## [INFORMATION PROVIDED]
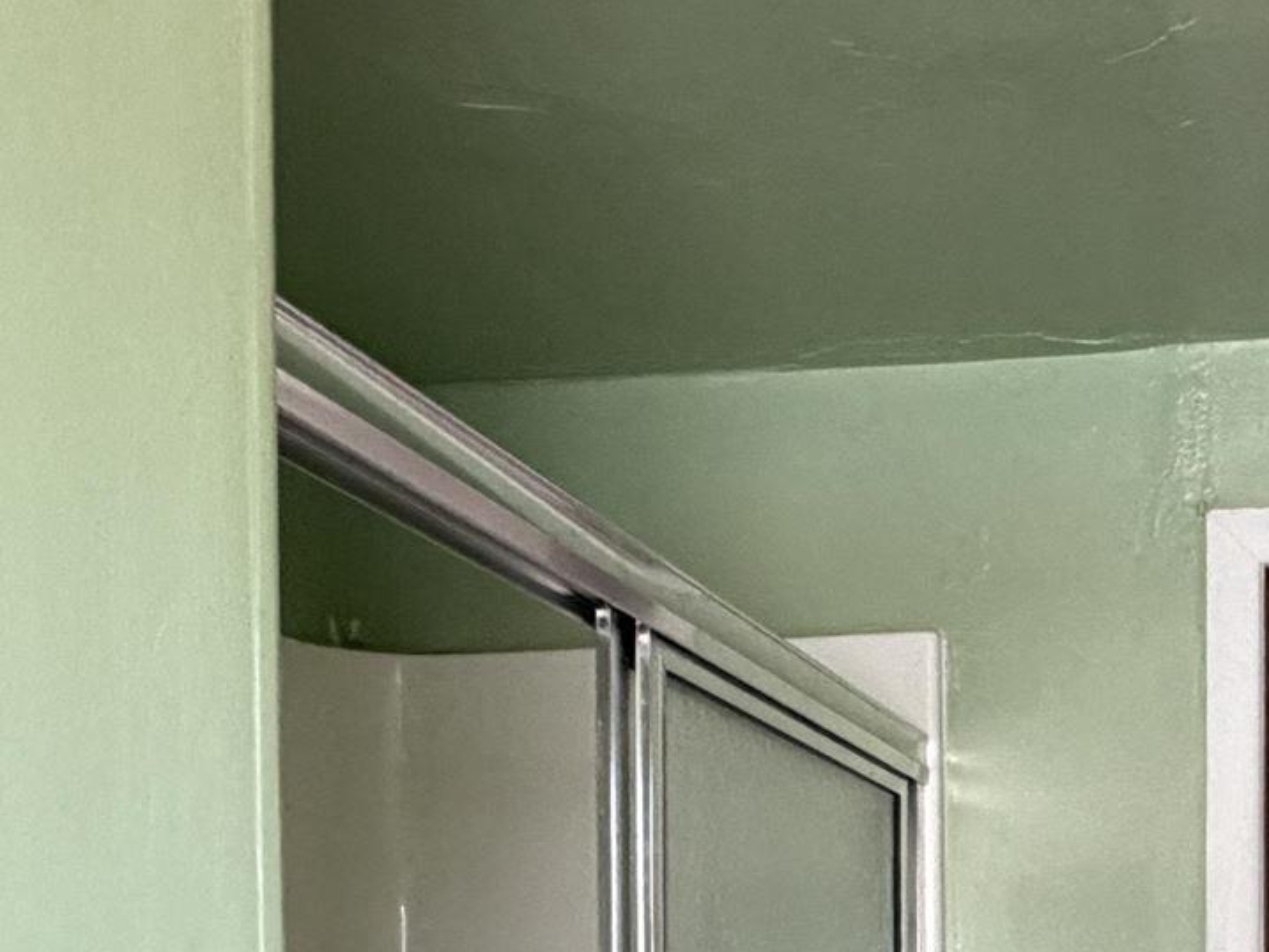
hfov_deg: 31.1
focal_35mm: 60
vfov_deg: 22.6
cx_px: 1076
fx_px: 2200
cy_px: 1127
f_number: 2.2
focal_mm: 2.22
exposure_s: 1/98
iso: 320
---
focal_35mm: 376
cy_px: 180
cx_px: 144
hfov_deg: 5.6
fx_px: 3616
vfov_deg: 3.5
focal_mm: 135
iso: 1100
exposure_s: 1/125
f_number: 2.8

## [PROBLEM STATEMENT]
Everything starting at the line containing "focal_35mm: 376" and ending at the line containing "f_number: 2.8" in the records above should be repeated exactly, and only that.

## [ANSWER BELOW]
focal_35mm: 376
cy_px: 180
cx_px: 144
hfov_deg: 5.6
fx_px: 3616
vfov_deg: 3.5
focal_mm: 135
iso: 1100
exposure_s: 1/125
f_number: 2.8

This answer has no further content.